Hoppe shook his head. "I don't even know. It's called 'The Power Pack Marvel Art of Jack Kirby.' It's a collage made by a collage artist, Tom Morehouse. I scanned it in, 12 pieces, and printed it out as a very fancy, limited edition print... It's just filled with all of Jack's Marvel characters. You look at it and you say, 'Where did Marvel come from?'"

"And that's only from the '60s up!" Dorian said.

"I have a funny one!" Hoppe interjected. "Captain America got Jack and his family out of the ghetto. Romance comics got him and his family into the suburbs. Marvel Comics got him and his family out to California. And then unfortunately he left comics and went into animation. The animation helped him keep his house when he got sick. That's the milestones for his life."

"The biggest check he ever got was from us! Was from Image Comics," Larsen said. "Rob Liefeld and Eric Stephenson are going over and visiting Jack Kirby and looking through his drawers and went, 'What's this?! Oh my God! This has never been printed before! You've got to get the Image guys on this!' And we all donated our time and effort and worked on Jack's last book and put out 2 issues of 'Phantom Force.' All the proceeds went to the Kirby family, and that was the biggest check they'd ever seen in their lives."

"It wasn't just about a check," Dorian said.

"It was about respect," Larsen agreed. "This was a guy who influenced every one of us, pretty much everyone in the industry at this point."

"There really isn't one day... that I don't look at Jack Kirby's stuff," Dorian said. "Not one day. And I had a chance to meet him! I didn't go. I didn't meet him."

"I interviewed [Kirby] in '92," Hoppe recalled, "I was like 13 [when I first met him], I went to one of those conventions -- Creation Con -- he was sitting there, doing sketches for people, and my buddy and I kind of stood there and just watched him draw for like an hour and a half."

"That's the other thing about Jack," Dorian said. "Jack was so nice!
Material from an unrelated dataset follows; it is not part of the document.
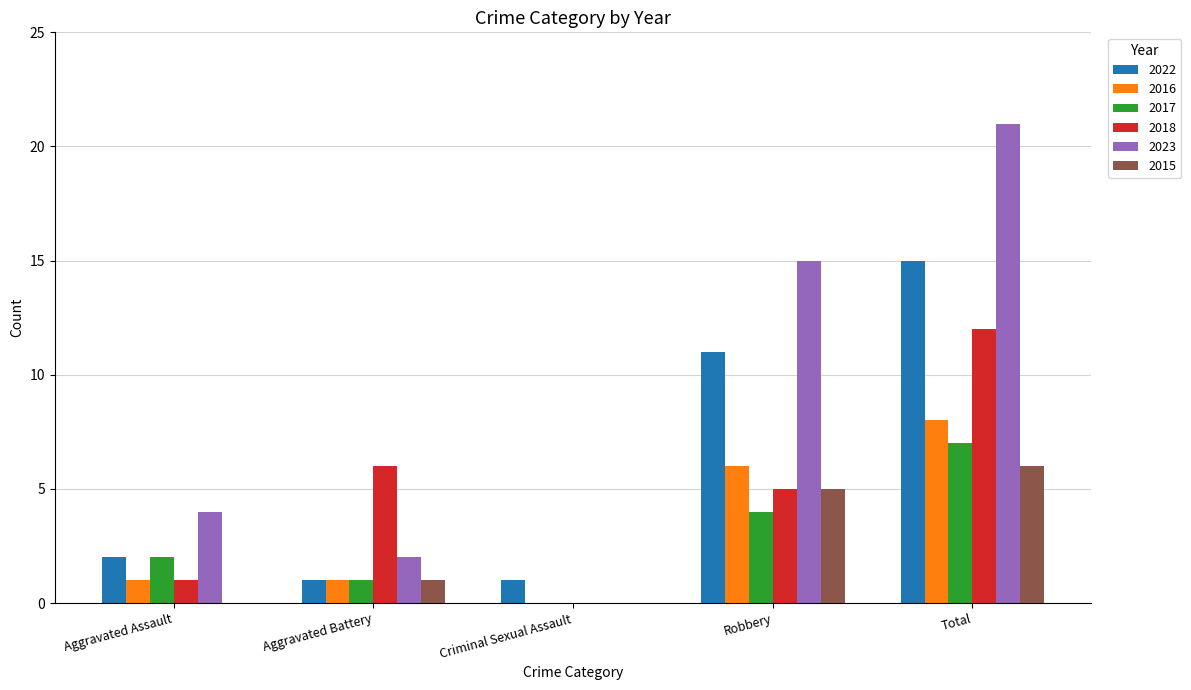

Between Robbery and Total, which series saw the biggest shift?

2018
He was better than anyone in the business. I mean, there were great illustrators. There's guys in the room here who are famous and stuff like that, but there's a certain group of guys that go back before, before, before, before. When you catch one of those guys, you have to covet that thing... you go to a convention today... you're lucky if you see the creators when you do! I'm not saying all this other stuff isn't great. I love movies! I love them, and I love that a lot of the movies are actually bringing out those people and those creators. Eventually, it rolls over and the creators will come back, but the thing is, those creators in that room, everything that you see in there, is going to last somewhere for a long time, and influence -- influence is everything. Jack influenced the entire movie industry, now. Everything that he has created is just exploding onto the screen."

"The thing is," Larsen added, "Of all the people who should have had an ego... there's so many people who get really full of themselves... The one guy who should have had that was just the nicest guy. When you would show him your work, even if your work was terrible... he was very humble, he was very appreciative, he was very encouraging. I never heard him badmouth anybody... He is an example to all of us of how we should be presenting ourselves on a professional level. He influenced every one of us, and it's all exciting and it's great stuff."

Dorian spoke a little about how Jack influenced his own style, saying, "Everything came out from the heart. He just drew and he was so happy to just sit there and do it... You hear guys today complain about so many things, but he just did it."

"There's a quote from Joe Simon where was talking about Jack," Hoppe said. "He said that he felt like every once in a while that Jack was a little bit nuts because Jack really felt like the characters he was drawing. Well, my take on that is that's why Jack is so great. He was a method artist!"

"John Romita once said that Jack Kirby at his worst was like everybody else at their best," Larsen said, effectively summing up the entire panel in one concise sentence.